■ **Supplied material**:
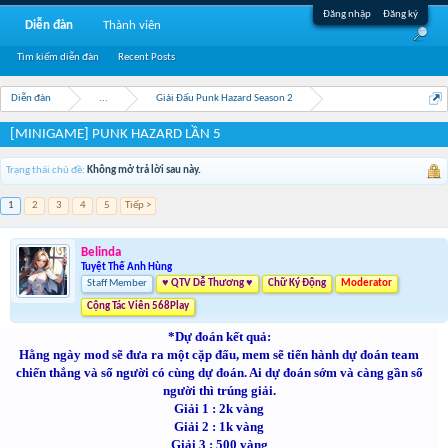
Đăng nhập
Đăng ký
Diễn đàn
Thành viên
Tìm kiếm diễn đàn
Recent Posts
Diễn đàn
...
Giải Đấu Punk Hazard Season 2
[MINIGAME] PUNK HAZARD LẦN 5
Trạng thái chủ đề:
Không mở trả lời sau này.
1
2
3
4
5
Tiếp >
Belinda
Tuyệt Thế Anh Hùng
Staff Member
♥ QTV Dễ Thương ♥
Chữ Ký Động
Moderator
Cộng Tác Viên 568Play
*Dự đoán kết quả:
Hằng ngày mod sẽ đưa ra một cặp đấu, mem sẽ tiến hành dự đoán team
chiến thắng và số người có cùng dự đoán. Ai dự đoán sớm và càng gần số
người thì trúng giải.
Giải 1 : 2k vàng
Giải 2 : 1k vàng
Giải 3 : 500 vàng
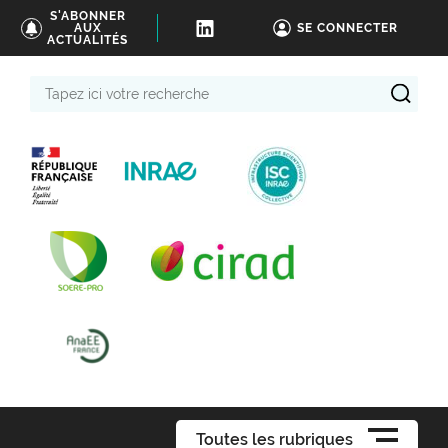
S'ABONNER
AUX
SE CONNECTER
ACTUALITÉS
Tapez
ici
votre
recherche
Toutes les rubriques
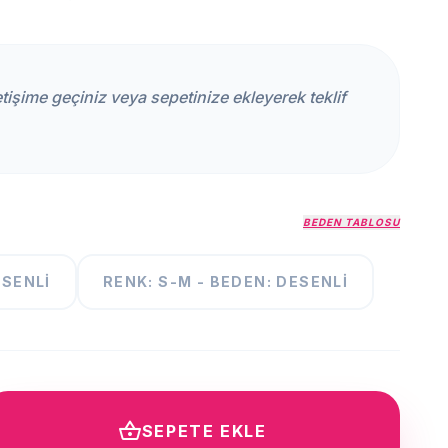
iletişime geçiniz veya sepetinize ekleyerek teklif
BEDEN TABLOSU
ESENLI
RENK: S-M - BEDEN: DESENLI
shopping_basket
SEPETE EKLE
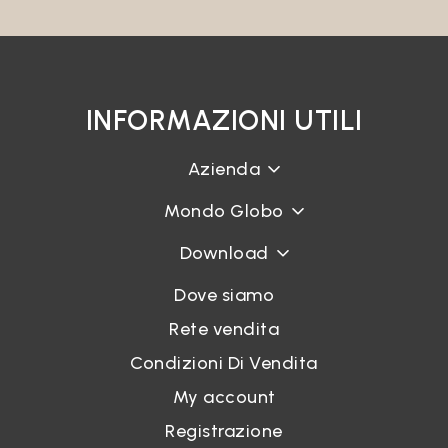
Password
INFORMAZIONI UTILI
Accedi
Azienda
Recupera password
Mondo Globo
Download
Dove siamo
Rete vendita
Condizioni Di Vendita
My account
Registrazione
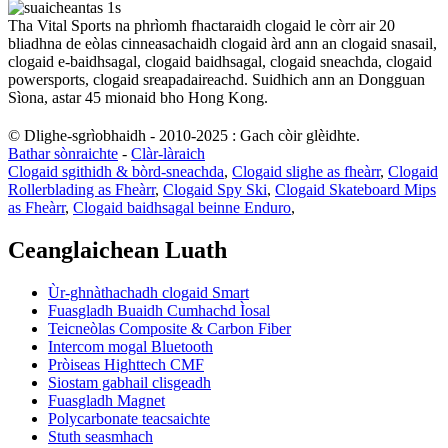
Tha Vital Sports na phrìomh fhactaraidh clogaid le còrr air 20
bliadhna de eòlas cinneasachaidh clogaid àrd ann an clogaid snasail,
clogaid e-baidhsagal, clogaid baidhsagal, clogaid sneachda, clogaid
powersports, clogaid sreapadaireachd. Suidhich ann an Dongguan
Sìona, astar 45 mionaid bho Hong Kong.
© Dlighe-sgrìobhaidh - 2010-2025 : Gach còir glèidhte.
Bathar sònraichte
-
Clàr-làraich
Clogaid sgithidh & bòrd-sneachda
,
Clogaid slighe as fheàrr
,
Clogaid
Rollerblading as Fheàrr
,
Clogaid Spy Ski
,
Clogaid Skateboard Mips
as Fheàrr
,
Clogaid baidhsagal beinne Enduro
,
Ceanglaichean Luath
Ùr-ghnàthachadh clogaid Smart
Fuasgladh Buaidh Cumhachd Ìosal
Teicneòlas Composite & Carbon Fiber
Intercom mogal Bluetooth
Pròiseas Highttech CMF
Siostam gabhail clisgeadh
Fuasgladh Magnet
Polycarbonate teacsaichte
Stuth seasmhach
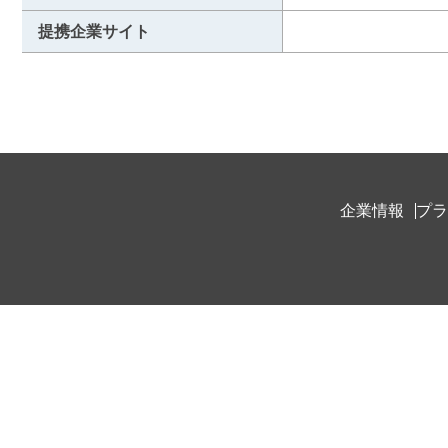
提携企業サイト
企業情報
プラ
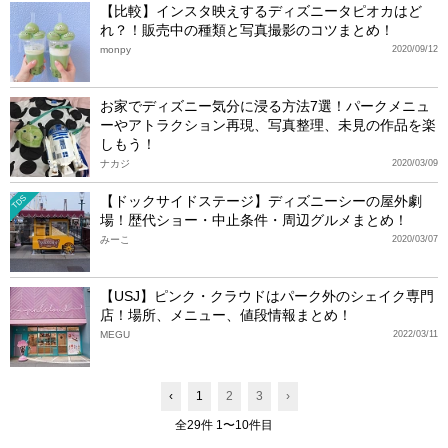
【比較】インスタ映えするディズニータピオカはど
れ？！販売中の種類と写真撮影のコツまとめ！
monpy
2020/09/12
お家でディズニー気分に浸る方法7選！パークメニュ
ーやアトラクション再現、写真整理、未見の作品を楽
しもう！
ナカジ
2020/03/09
【ドックサイドステージ】ディズニーシーの屋外劇
TDS
場！歴代ショー・中止条件・周辺グルメまとめ！
みーこ
2020/03/07
【USJ】ピンク・クラウドはパーク外のシェイク専門
店！場所、メニュー、値段情報まとめ！
MEGU
2022/03/11
‹
1
2
3
›
全29件 1〜10件目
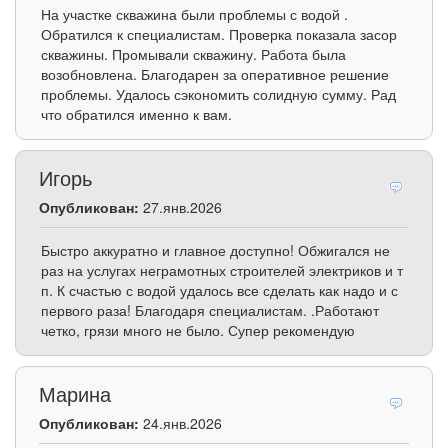
На участке скважина были проблемы с водой .
Обратился к специалистам. Проверка показала засор
скважины. Промывали скважину. Работа была
возобновлена. Благодарен за оперативное решение
проблемы. Удалось сэкономить солидную сумму. Рад
что обратился именно к вам.
Игорь
Опубликован:
27.янв.2026
Быстро аккуратно и главное доступно! Обжигался не
раз на услугах неграмотных строителей электриков и т
п. К счастью с водой удалось все сделать как надо и с
первого раза! Благодаря специалистам. .Работают
четко, грязи много не было. Супер рекомендую
Марина
Опубликован:
24.янв.2026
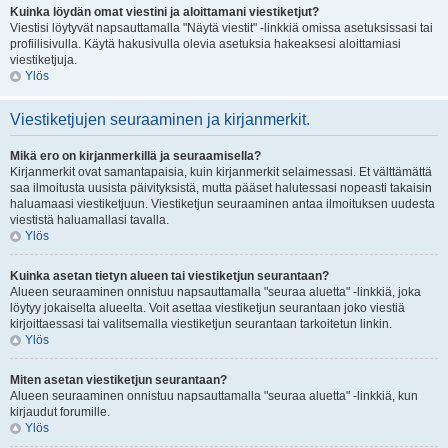
Kuinka löydän omat viestini ja aloittamani viestiketjut?
Viestisi löytyvät napsauttamalla "Näytä viestit" -linkkiä omissa asetuksissasi tai
profiilisivulla. Käytä hakusivulla olevia asetuksia hakeaksesi aloittamiasi
viestiketjuja.
Ylös
Viestiketjujen seuraaminen ja kirjanmerkit.
Mikä ero on kirjanmerkillä ja seuraamisella?
Kirjanmerkit ovat samantapaisia, kuin kirjanmerkit selaimessasi. Et välttämättä
saa ilmoitusta uusista päivityksistä, mutta pääset halutessasi nopeasti takaisin
haluamaasi viestiketjuun. Viestiketjun seuraaminen antaa ilmoituksen uudesta
viestistä haluamallasi tavalla.
Ylös
Kuinka asetan tietyn alueen tai viestiketjun seurantaan?
Alueen seuraaminen onnistuu napsauttamalla "seuraa aluetta" -linkkiä, joka
löytyy jokaiselta alueelta. Voit asettaa viestiketjun seurantaan joko viestiä
kirjoittaessasi tai valitsemalla viestiketjun seurantaan tarkoitetun linkin.
Ylös
Miten asetan viestiketjun seurantaan?
Alueen seuraaminen onnistuu napsauttamalla "seuraa aluetta" -linkkiä, kun
kirjaudut forumille.
Ylös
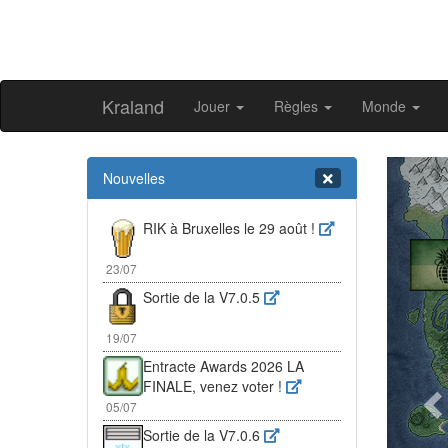
Kraland
Jouer
Règles
Monde
Pr
Nouvelles
RIK à Bruxelles le 29 août !
23/07
Sortie de la V7.0.5
19/07
Entracte Awards 2026 LA
FINALE, venez voter !
05/07
Sortie de la V7.0.6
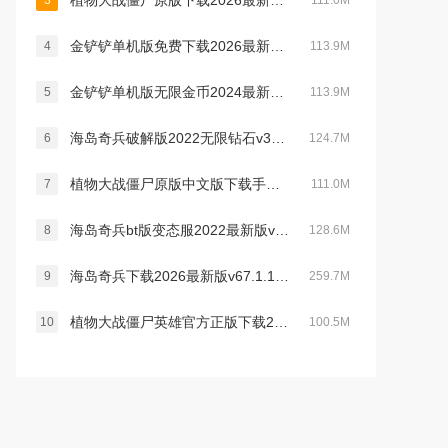
植物大战僵尸原版下载2026最新中文手机版v3.14.0最新中文官方安卓版
3
111.0M
金铲铲单机版免费下载2026最新版v1.12.30最新安卓版
4
113.9M
金铲铲单机版无限金币2024最新官方版v1.7.18安卓版
5
113.9M
海岛奇兵破解版2022无限钻石v33.130最新版
6
124.7M
植物大战僵尸原版中文版下载手机版v3.14.0官方最新安卓版
7
111.0M
海岛奇兵bt版变态服2022最新版v44.236最新版
8
128.6M
海岛奇兵下载2026最新版v67.1.1官方版
9
259.7M
植物大战僵尸英雄官方正版下载2025中文版v1.60.79官方安卓中文版
10
100.5M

■ **Exercise objective**: Your copy should hold every record word for word and none of the pictures.

■ **Answer to this exercise**:
Đăng nhập
Đăng ký
Diễn đàn
Thành viên
Tìm kiếm diễn đàn
Recent Posts
Diễn đàn
...
Giải Đấu Punk Hazard Season 2
[MINIGAME] PUNK HAZARD LẦN 5
Trạng thái chủ đề:
Không mở trả lời sau này.
1
2
3
4
5
Tiếp >
Belinda
Tuyệt Thế Anh Hùng
Staff Member
♥ QTV Dễ Thương ♥
Chữ Ký Động
Moderator
Cộng Tác Viên 568Play
*Dự đoán kết quả:
Hằng ngày mod sẽ đưa ra một cặp đấu, mem sẽ tiến hành dự đoán team
chiến thắng và số người có cùng dự đoán. Ai dự đoán sớm và càng gần số
người thì trúng giải.
Giải 1 : 2k vàng
Giải 2 : 1k vàng
Giải 3 : 500 vàng
S'ABONNER
AUX
SE CONNECTER
ACTUALITÉS
Tapez
ici
votre
recherche
Toutes les rubriques
iletişime geçiniz veya sepetinize ekleyerek teklif
BEDEN TABLOSU
ESENLI
RENK: S-M - BEDEN: DESENLI
shopping_basket
SEPETE EKLE
Password
INFORMAZIONI UTILI
Accedi
Azienda
Recupera password
Mondo Globo
Download
Dove siamo
Rete vendita
Condizioni Di Vendita
My account
Registrazione
Tha Vital Sports na phrìomh fhactaraidh clogaid le còrr air 20
bliadhna de eòlas cinneasachaidh clogaid àrd ann an clogaid snasail,
clogaid e-baidhsagal, clogaid baidhsagal, clogaid sneachda, clogaid
powersports, clogaid sreapadaireachd. Suidhich ann an Dongguan
Sìona, astar 45 mionaid bho Hong Kong.
© Dlighe-sgrìobhaidh - 2010-2025 : Gach còir glèidhte.
Bathar sònraichte
-
Clàr-làraich
Clogaid sgithidh & bòrd-sneachda
,
Clogaid slighe as fheàrr
,
Clogaid
Rollerblading as Fheàrr
,
Clogaid Spy Ski
,
Clogaid Skateboard Mips
as Fheàrr
,
Clogaid baidhsagal beinne Enduro
,
Ceanglaichean Luath
Ùr-ghnàthachadh clogaid Smart
Fuasgladh Buaidh Cumhachd Ìosal
Teicneòlas Composite & Carbon Fiber
Intercom mogal Bluetooth
Pròiseas Highttech CMF
Siostam gabhail clisgeadh
Fuasgladh Magnet
Polycarbonate teacsaichte
Stuth seasmhach
提携企業サイト
企業情報
プラ
【比較】インスタ映えするディズニータピオカはど
れ？！販売中の種類と写真撮影のコツまとめ！
monpy
2020/09/12
お家でディズニー気分に浸る方法7選！パークメニュ
ーやアトラクション再現、写真整理、未見の作品を楽
しもう！
ナカジ
2020/03/09
【ドックサイドステージ】ディズニーシーの屋外劇
TDS
場！歴代ショー・中止条件・周辺グルメまとめ！
みーこ
2020/03/07
【USJ】ピンク・クラウドはパーク外のシェイク専門
店！場所、メニュー、値段情報まとめ！
MEGU
2022/03/11
‹
1
2
3
›
全29件 1〜10件目
На участке скважина были проблемы с водой .
Обратился к специалистам. Проверка показала засор
скважины. Промывали скважину. Работа была
возобновлена. Благодарен за оперативное решение
проблемы. Удалось сэкономить солидную сумму. Рад
что обратился именно к вам.
Игорь
Опубликован:
27.янв.2026
Быстро аккуратно и главное доступно! Обжигался не
раз на услугах неграмотных строителей электриков и т
п. К счастью с водой удалось все сделать как надо и с
первого раза! Благодаря специалистам. .Работают
четко, грязи много не было. Супер рекомендую
Марина
Опубликован:
24.янв.2026
Kuinka löydän omat viestini ja aloittamani viestiketjut?
Viestisi löytyvät napsauttamalla "Näytä viestit" -linkkiä omissa asetuksissasi tai
profiilisivulla. Käytä hakusivulla olevia asetuksia hakeaksesi aloittamiasi
viestiketjuja.
Ylös
Viestiketjujen seuraaminen ja kirjanmerkit.
Mikä ero on kirjanmerkillä ja seuraamisella?
Kirjanmerkit ovat samantapaisia, kuin kirjanmerkit selaimessasi. Et välttämättä
saa ilmoitusta uusista päivityksistä, mutta pääset halutessasi nopeasti takaisin
haluamaasi viestiketjuun. Viestiketjun seuraaminen antaa ilmoituksen uudesta
viestistä haluamallasi tavalla.
Ylös
Kuinka asetan tietyn alueen tai viestiketjun seurantaan?
Alueen seuraaminen onnistuu napsauttamalla "seuraa aluetta" -linkkiä, joka
löytyy jokaiselta alueelta. Voit asettaa viestiketjun seurantaan joko viestiä
kirjoittaessasi tai valitsemalla viestiketjun seurantaan tarkoitetun linkin.
Ylös
Miten asetan viestiketjun seurantaan?
Alueen seuraaminen onnistuu napsauttamalla "seuraa aluetta" -linkkiä, kun
kirjaudut forumille.
Ylös
Kraland
Jouer
Règles
Monde
Pr
Nouvelles
RIK à Bruxelles le 29 août !
23/07
Sortie de la V7.0.5
19/07
Entracte Awards 2026 LA
FINALE, venez voter !
05/07
Sortie de la V7.0.6
植物大战僵尸原版下载2026最新中文手机版v3.14.0最新中文官方安卓版
3
111.0M
金铲铲单机版免费下载2026最新版v1.12.30最新安卓版
4
113.9M
金铲铲单机版无限金币2024最新官方版v1.7.18安卓版
5
113.9M
海岛奇兵破解版2022无限钻石v33.130最新版
6
124.7M
植物大战僵尸原版中文版下载手机版v3.14.0官方最新安卓版
7
111.0M
海岛奇兵bt版变态服2022最新版v44.236最新版
8
128.6M
海岛奇兵下载2026最新版v67.1.1官方版
9
259.7M
植物大战僵尸英雄官方正版下载2025中文版v1.60.79官方安卓中文版
10
100.5M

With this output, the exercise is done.